Он как-то сказал в разговоре с сыном следующее: «Ты представь себе, что это футбольный матч... А мы, скажем, резервные игроки, сидящие на скамье. В данный момент основные игроки — это русские, китайцы и в меньшей степени — англичане. Нам предназначена роль... игроков, которые вступят в игру в решающий момент... Еще до того, как наши форварды выдохнутся, мы вступим в игру, чтобы забить решающий гол. Мы придем со свежими силами.
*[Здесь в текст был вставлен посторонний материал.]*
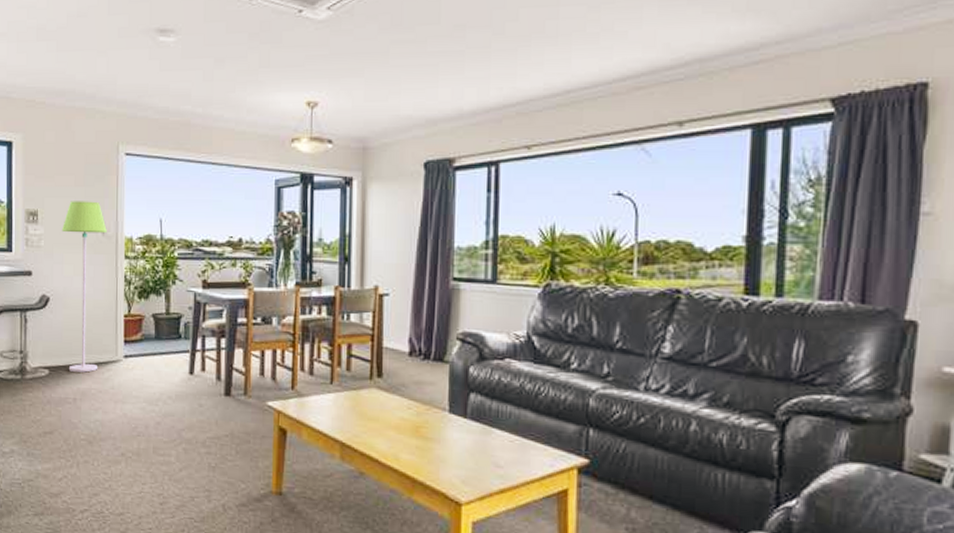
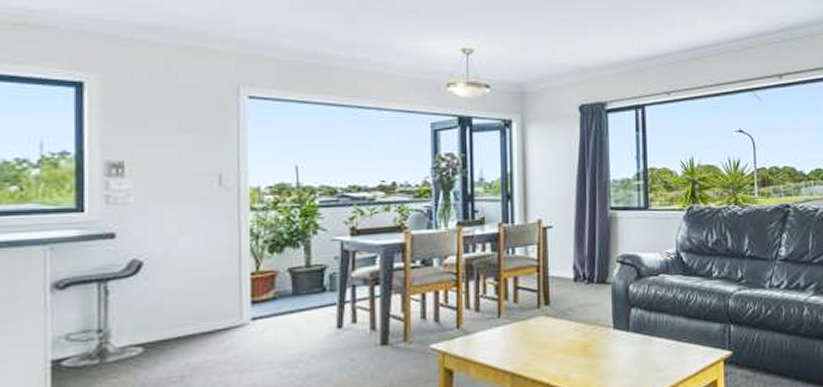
floor lamp: present [61,201,107,373] -> none [160,149,225,345]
Если мы правильно выберем момент, наши форварды еще не слишком устанут...»
[403]
22 июня премьер-министр Черчилль выступил с обращением, в котором говорил о безоговорочной помощи СССР в его борьбе с Германией. 24 июня Рузвельт заявил, что Соединенные Штаты предоставят необходимую Советскому Союзу помощь. В американских банках были разморожены советские активы и кредиты
[404]. Фактически оба англо-саксонских лидера говорили о союзе с Россией. То было недвусмысленное предупреждение и для Японии, что в случае нападения на СССР она может столкнуться с коалицией из трех государств.
Пользуясь ситуацией, в Белом доме решили предпринять ряд активных мер, так, 4 июля в Исландию были посланы 4 000 морпехов, а несколько позже было принято решение о эскортировании американских и исландских судов в Северной Атлантике. Это еще нельзя трактовать как объявление войны Германии, но то, что это было прямое нарушение международного морского права, отрицать нельзя. Недаром еще в мае известный изоляционист сенатор-республиканец Тафт заявлял, что целью Рузвельта является, «не спрашивая народ, все больше и больше толкать ход развития к войне»
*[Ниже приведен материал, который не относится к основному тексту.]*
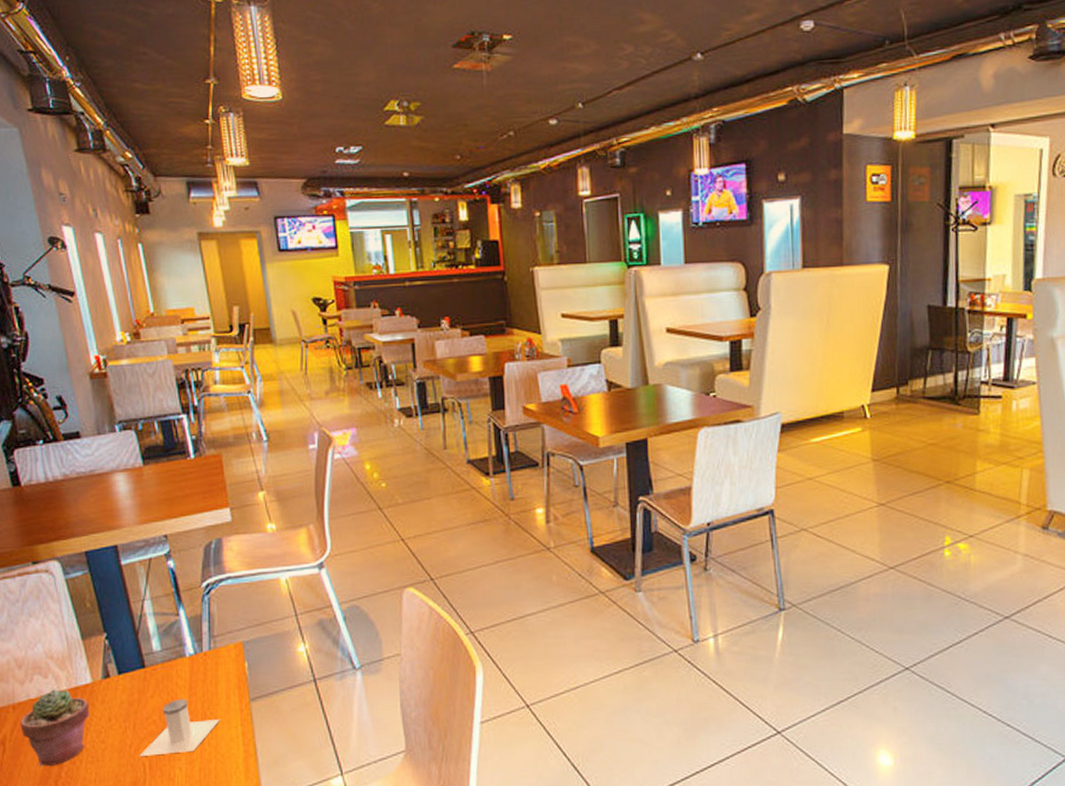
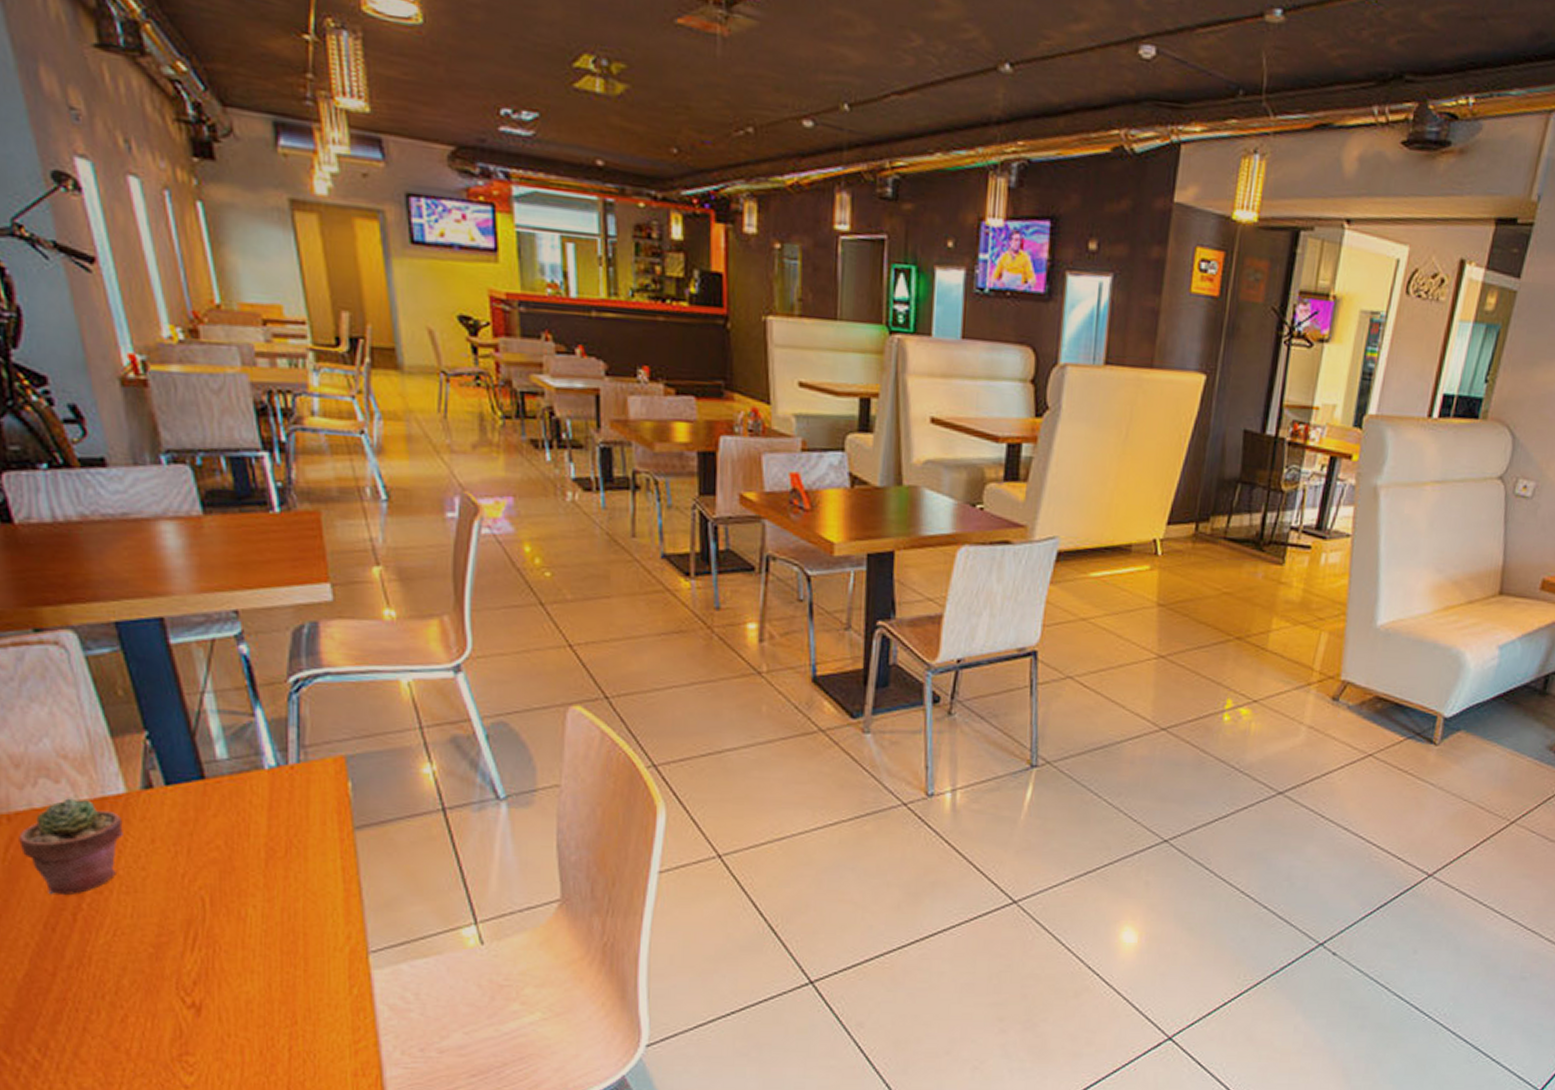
salt shaker: present [140,698,220,756] -> none [196,820,311,889]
[405]. Но президент уже знал о наметившихся переменах в американском обществе. Сентябрьский опрос общественного мнения показал, что 67 процентов респондентов считают возможным и нужным начало войны с Японией, чтобы не дать последней еще более усилиться.
Балансируя в столь сложной ситуации, президент заверял Японию в стремлении к мирному урегулированию. Закрывал глаза на невыполнение многими фирмами эмбарго — торговля с Японией, в том числе и стратегическим сырьем, продолжалась. Он вызывал серьезное раздражение в Лондоне своими мирными инициативами. Черчилль-то надеялся, что американцы ведут дело к конфликту с Токио и станут действительными союзниками хотя бы в Азии. Но в Вашингтоне мыслили иными категориями, нежели под бомбами в Лондоне. Рузвельту был нужен мир на границе СССР и Японии — возможно, даже ценой войны, но не ранее поздней осени 1941 г. Он занял крайне сложную двойственную позицию, решив создать военную угрозу на южном фланге Японской империи. Американский флот пошел на прямую провокацию (прямо по Макколуму), два американских крейсера забрались во внутреннее Японское море, неподалеку от о. Сикоку — это было прямое нарушение границы и международного морского права. Корабли «Солт-Лейк-Сити» и «Нортемптон» совершали визит доброй воли в Австралию. Интересно, что в официальной хронологии событий военно-морского флота США за 1941 г. не указано, откуда и когда, а также под чьим командованием вышли эти крейсера. Известно лишь, что 5 августа они прибыли в Австралию.